Been advised that if you install this fix, the .608 upgrade from .607 will fail. As they say, ask my how I know.

Is there a way to uninstall the fix?


----------



## Gasai Yuno (Jul 25, 2011)

You'll need to restore /system/app/SystemUI.apk.

If you did a CWM backup straight after rooting and installing CWM (and you _should_ have done that), your best bet to update to 4.5.608 would be simply using CWM's advanced restore to only restore /system.

That will unfreeze all bloatware, restore SystemUI.apk, and effectively enable you to update. This was tested and verified by me.


----------



## lwags67 (Sep 2, 2011)

Did not do a backup. Any other was to restore the apk, Think I know the answer.


----------



## lwags67 (Sep 2, 2011)

Elsewhere you said I could get an unchanged systemui.apk from a .607 gingerbread d2g. Any idea where I can get one, download one, etc?


----------



## Byakushiki (Jul 15, 2011)

I uploaded the undo updates I had leftover from creating these. Should be the stock apk.


----------



## lwags67 (Sep 2, 2011)

Byakushiki said:


> I uploaded the undo updates I had leftover from creating these. Should be the stock apk.


Where do I find it?


----------



## Byakushiki (Jul 15, 2011)

Refer to first post again. And do make a backup before flashing these, as it might still bork an update. It shouldn't, but there's always a possibility.


----------



## SamuraiAG (Aug 31, 2011)

When I download the 3g pixel fix it only downloads 104K file instead of 201.18K. It doesn't matter which one of the files I choose. The CRToff and D3 battery file downloaded and installed fine but I can't get the 3g pixel shift fix to download correctly. Is there another source to download from? I even tried the source from Droid Forum and had the same problem. Now that I know about the pixel shift it is driving me crazy. I am on rooted .607.


----------



## Byakushiki (Jul 15, 2011)

Try a different browser or a laptop.


----------



## SamuraiAG (Aug 31, 2011)

Ok, I tried it on 3 different computers at work using IE, google chrome and mozilla and had the same problem. When I got home I tried it on my 2 home computers and it still downloaded at only 104K.


----------



## SamuraiAG (Aug 31, 2011)

The new links you posted work but it says they are for .608 and I am on .607. Are they backwards compatible?
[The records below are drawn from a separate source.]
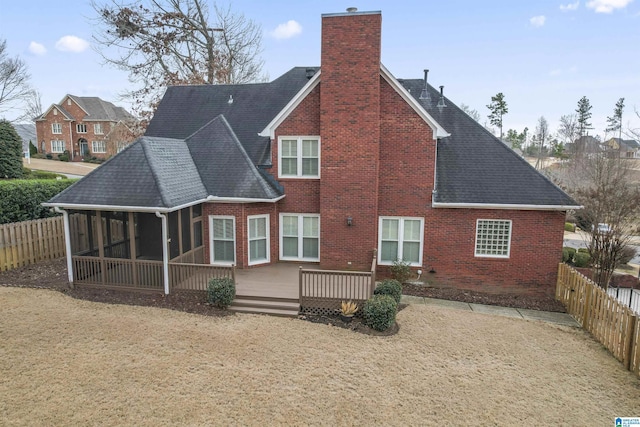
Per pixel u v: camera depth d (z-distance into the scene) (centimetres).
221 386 878
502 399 884
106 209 1345
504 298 1552
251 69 4131
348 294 1310
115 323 1166
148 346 1038
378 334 1167
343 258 1631
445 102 1919
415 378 948
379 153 1602
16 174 3456
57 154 6606
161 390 855
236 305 1298
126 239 1608
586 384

I know .607 works on .608. Thanks again for your help.


----------



## lwags67 (Sep 2, 2011)

Get signature verification failed when trying to apply. Am on .607. Must not be backwards compatible and posted above.


----------



## Byakushiki (Jul 15, 2011)

Signature verif error is usually due to newer cwm recovery. These were made with the older 2.5.x clockwork recovery in mind.


----------



## SamuraiAG (Aug 31, 2011)

I noticed on my phone that if I reboot into recovery using rom manager it goes into cwm recovery 5.0 but if I reboot into recovery using the boot strapper it goes into cwm recovery 2.5 and then you can install the zip files. That's what worked for me anyways.


----------



## lwags67 (Sep 2, 2011)

Byakushiki said:


> Signature verif error is usually due to newer cwm recovery. These were made with the older 2.5.x clockwork recovery in mind.


Well, I have learned my lesson about applying every "patch" that comes across the transom. Going to have to do the sbf routine and re-download the updates, assuming nothing goes wrong. All for a one pixel shift. My fault for pursuing something that iw less than insignificant.


----------